The network’s Washington bureau chief, Abderrahim Foukara, spoke with the secretary Sept. 4.
Gates traced the growth of the insurgency in Afghanistan to a lessening of pressure on al-Qaida and the Taliban across the border in Pakistan.
“Frankly, when agreements were reached on the Pakistani side of the border, it essentially relieved the pressure from the Pakistan side on the Taliban, who were then in Pakistan,” Gates said. “So we have seen a steady increase in violence that really began late in 2005 and early 2006, and the Taliban have gotten better and better over that time.”
And other extremist groups – such as the Hakkani network and Gulbuddin Hekmatyar’s group – have rushed to embrace the Taliban. Gates called these alliances of convenience, but acknowledged they still are effective. “It is now perhaps a more complex situation [in Afghanistan and Pakistan] than it was in 2002,” he said.
Part of that, he said, resulted from earlier mistakes. “We did not provide the resources in Afghanistan early enough to stem this change in the situation in 2005 and 2006,” Gates said, noting that the war in Iraq made it difficult to do so. “We didn’t have the resources to move in reinforcements, if you will, as the situation in Afghanistan began to deteriorate,” he said.
Getting Pakistan on board with the strategy in the region is important for the United States, Gates said, calling trust and commitment the keys to that aim.
Pakistan is important in its own right to the United States, Gates said, but it also is important in terms of violent extremists who cross back and forth across the Pakistani-Afghan border and put both governments at risk.
The United States cannot duplicate its policy – or lack of one – that existed after the Soviets left Afghanistan in 1989, Gates said. “As soon as the Soviets left Afghanistan, we turned our backs on Afghanistan and we did not cultivate our relationship with the Pakistanis properly,” he said.

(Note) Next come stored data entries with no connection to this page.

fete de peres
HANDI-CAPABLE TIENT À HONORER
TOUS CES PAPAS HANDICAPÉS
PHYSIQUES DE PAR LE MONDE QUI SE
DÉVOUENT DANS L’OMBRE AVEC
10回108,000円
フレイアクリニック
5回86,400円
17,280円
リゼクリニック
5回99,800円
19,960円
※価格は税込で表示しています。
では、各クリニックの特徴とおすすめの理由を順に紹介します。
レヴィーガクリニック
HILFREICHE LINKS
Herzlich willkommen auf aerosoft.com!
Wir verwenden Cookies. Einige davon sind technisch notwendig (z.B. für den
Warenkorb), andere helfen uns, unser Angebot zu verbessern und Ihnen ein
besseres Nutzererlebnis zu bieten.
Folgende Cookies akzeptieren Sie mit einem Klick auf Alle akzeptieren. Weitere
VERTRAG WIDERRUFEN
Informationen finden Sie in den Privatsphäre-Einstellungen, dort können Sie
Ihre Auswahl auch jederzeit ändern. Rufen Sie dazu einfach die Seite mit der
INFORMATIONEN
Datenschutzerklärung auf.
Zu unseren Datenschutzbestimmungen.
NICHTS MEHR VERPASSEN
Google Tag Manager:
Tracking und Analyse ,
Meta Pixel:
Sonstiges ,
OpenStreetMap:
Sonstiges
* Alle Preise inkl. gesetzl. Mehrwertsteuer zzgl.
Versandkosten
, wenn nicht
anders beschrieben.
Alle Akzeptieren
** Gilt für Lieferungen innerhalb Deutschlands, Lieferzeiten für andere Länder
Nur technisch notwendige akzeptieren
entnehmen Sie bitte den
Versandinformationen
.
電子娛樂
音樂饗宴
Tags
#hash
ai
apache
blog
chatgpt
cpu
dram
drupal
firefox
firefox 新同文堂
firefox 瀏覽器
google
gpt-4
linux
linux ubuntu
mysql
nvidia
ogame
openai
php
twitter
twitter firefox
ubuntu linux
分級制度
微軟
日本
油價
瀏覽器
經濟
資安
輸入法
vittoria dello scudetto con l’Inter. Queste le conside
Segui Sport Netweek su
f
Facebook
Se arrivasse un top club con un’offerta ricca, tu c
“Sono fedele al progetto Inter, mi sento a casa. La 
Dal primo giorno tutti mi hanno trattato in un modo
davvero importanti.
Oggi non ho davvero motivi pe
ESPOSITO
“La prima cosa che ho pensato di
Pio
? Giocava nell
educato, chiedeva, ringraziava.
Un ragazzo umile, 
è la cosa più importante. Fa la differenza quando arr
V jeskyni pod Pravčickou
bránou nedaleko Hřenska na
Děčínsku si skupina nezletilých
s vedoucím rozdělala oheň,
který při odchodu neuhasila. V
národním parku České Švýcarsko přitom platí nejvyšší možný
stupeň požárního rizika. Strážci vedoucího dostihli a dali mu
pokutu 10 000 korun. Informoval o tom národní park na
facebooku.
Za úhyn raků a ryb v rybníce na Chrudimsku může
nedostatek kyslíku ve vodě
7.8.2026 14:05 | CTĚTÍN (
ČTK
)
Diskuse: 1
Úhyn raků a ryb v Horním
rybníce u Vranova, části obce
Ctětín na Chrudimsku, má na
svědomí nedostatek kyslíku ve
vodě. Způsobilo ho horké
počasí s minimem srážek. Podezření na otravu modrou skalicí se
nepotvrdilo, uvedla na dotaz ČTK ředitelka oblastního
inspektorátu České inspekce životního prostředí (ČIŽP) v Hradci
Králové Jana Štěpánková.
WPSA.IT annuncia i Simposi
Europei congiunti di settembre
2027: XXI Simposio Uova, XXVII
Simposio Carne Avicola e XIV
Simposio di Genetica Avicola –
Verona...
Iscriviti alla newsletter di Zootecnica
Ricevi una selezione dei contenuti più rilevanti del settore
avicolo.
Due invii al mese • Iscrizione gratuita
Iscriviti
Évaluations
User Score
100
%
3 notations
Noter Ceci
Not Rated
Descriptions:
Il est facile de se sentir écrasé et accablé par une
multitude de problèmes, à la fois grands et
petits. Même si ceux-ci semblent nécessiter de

“And so, I think we gave rise to doubts in the region about whether we are prepared to stay there and be their partner on a continuous basis,” he said. “And I believe we’ve learned our lesson, and that both Afghanistan and Pakistan can count on us for the long term.”
The secretary generally was upbeat on the future of Iraq, noting that the Iraqi security forces have taken control and are performing their mission. The country will stay together, Gates said, even as America withdraws from the nation.

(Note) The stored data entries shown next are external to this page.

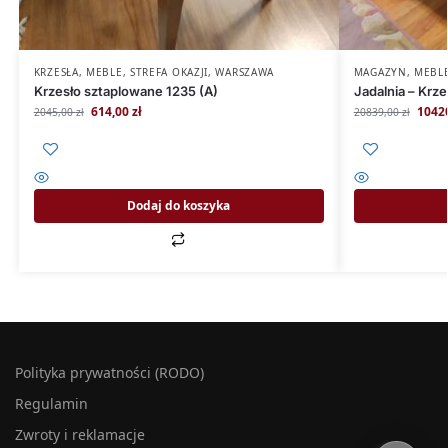
KRZESŁA
,
MEBLE
,
STREFA OKAZJI
,
WARSZAWA
MAGAZYN
,
MEBL
Krzesło sztaplowane 1235 (A)
Jadalnia – Krze
614,00
zł
1042
2045,00
zł
20839,00
zł
Dodaj do koszyka
Polityka prywatności (RODO)
Regulamin
Zwroty i reklamacje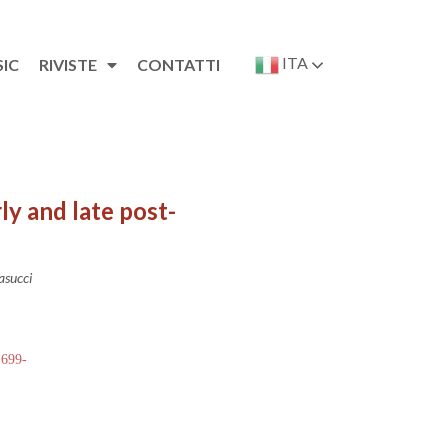
ITA
SIC
RIVISTE
CONTATTI
ly and late post-
asucci
 699-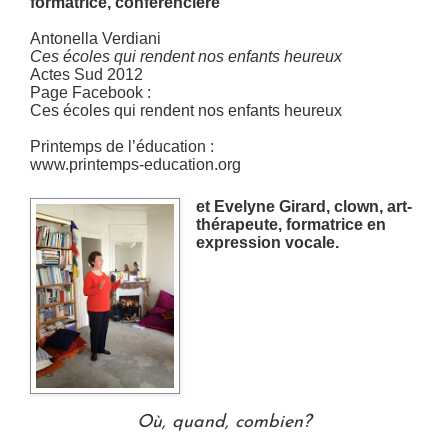
formatrice, conférencière
Antonella Verdiani
Ces écoles qui rendent nos enfants heureux
Actes Sud 2012
Page Facebook :
Ces écoles qui rendent nos enfants heureux
Printemps de l’éducation :
www.printemps-education.org
et Evelyne Girard,
clown, art-
thérapeute,
formatrice en
expression vocale.
Où, quand, combien?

“I think we have real confidence that they can do that,” he said, “and I think the best evidence that a sense of Iraqi nationalism has returned is that al-Qaida has made very strong efforts in recent weeks and months to try and provoke a renewal of the sectarian violence between the Sunnis and the Shiias in Iraq through suicide bombers. And what has been interesting and encouraging is that they have failed in that effort.”
American leaders, the secretary said, have a high opinion of the Iraqi army and police. The commander of U.S. forces in Iraq, Army Gen. Raymond T. Odierno, says the Iraqi security forces have developed better and faster than he anticipated, Gates added.
“I think that’s why you have not seen renewed sectarian violence, and that’s why we are comfortable with the arrangements in which we have withdrawn from cities and in which we will withdraw all our combat troops by the end of August next year,” he said.
Gates categorically said the United States will have all troops out of Iraq by the end of 2011. “That is the agreement that we have with the Iraqi government,” he said. “All U.S. forces. No bases. No forces.”